Courtlandt sat on the divan beside Harrigan who, with that friendly spirit which he observed toward all whom he liked, whether of long or short acquaintance, had thrown his arm across Courtlandt’s shoulder. The younger man understood all that lay behind the simple gesture, and he was secretly pleased.
But Mrs. Harrigan was not. She was openly displeased, and in vain she tried to catch the eye of her wayward lord. A man he had known but twenty-four hours, and to greet him with such coarse familiarity!
Celeste was not wholly unmerciful. She did not finish the suite, but turned from the keys after the final chords of Morning Mood.
“Thank you!” said Nora.
“Do not stop,” begged Courtlandt.
Nora looked directly into his eyes as she replied: “One’s voice can not go on forever, and mine is not at all strong.”
And thus, without having originally the least intent to do so, they broke the mutual contract on which they had separately and secretly agreed: never to speak directly to each other. Nora was first to realize what she had done, and she was furiously angry with herself.
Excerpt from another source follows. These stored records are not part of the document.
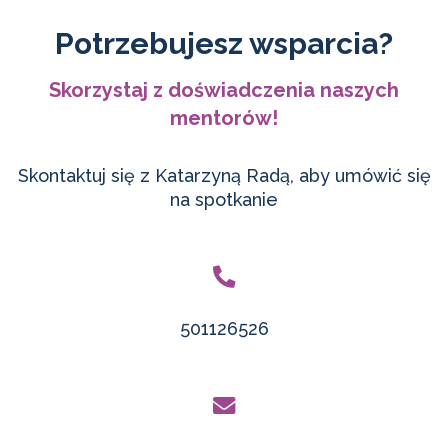
Potrzebujesz wsparcia?
Skorzystaj z doświadczenia naszych
mentorów!
Skontaktuj się z Katarzyną Radą, aby umówić się
na spotkanie
501126526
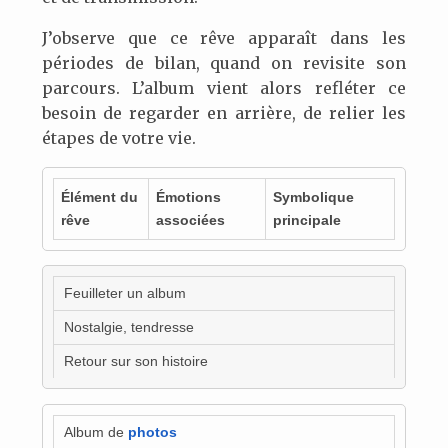
J’observe que ce rêve apparaît dans les
périodes de bilan, quand on revisite son
parcours. L’album vient alors refléter ce
besoin de regarder en arrière, de relier les
étapes de votre vie.
Élément du
Émotions
Symbolique
rêve
associées
principale
Feuilleter un album
Nostalgie, tendresse
Retour sur son histoire
Album de
photos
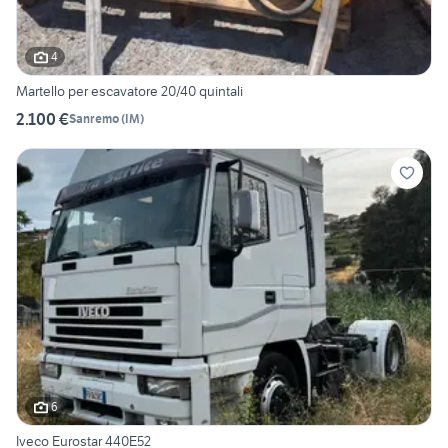
4
Martello per escavatore 20/40 quintali
2.100 €
Sanremo
(
IM
)
6
Iveco Eurostar 440E52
She left the piano.
As if her mind had opened suddenly like a book, Courtlandt sprang from the divan and reached for the fat ball of lace-hemming. He sat down in Nora’s chair and nodded significantly to the Barone, who blushed. To hold the delicate material for Nora’s unwinding was a privilege of the gods, but to hold it for this man for whom he held a dim feeling of antagonism was altogether a different matter.
“It is horribly tangled,” he admitted, hoping thus to escape.
“No matter. You hold the ball. I’ll untangle it. I never saw a fish-line I could not straighten out.”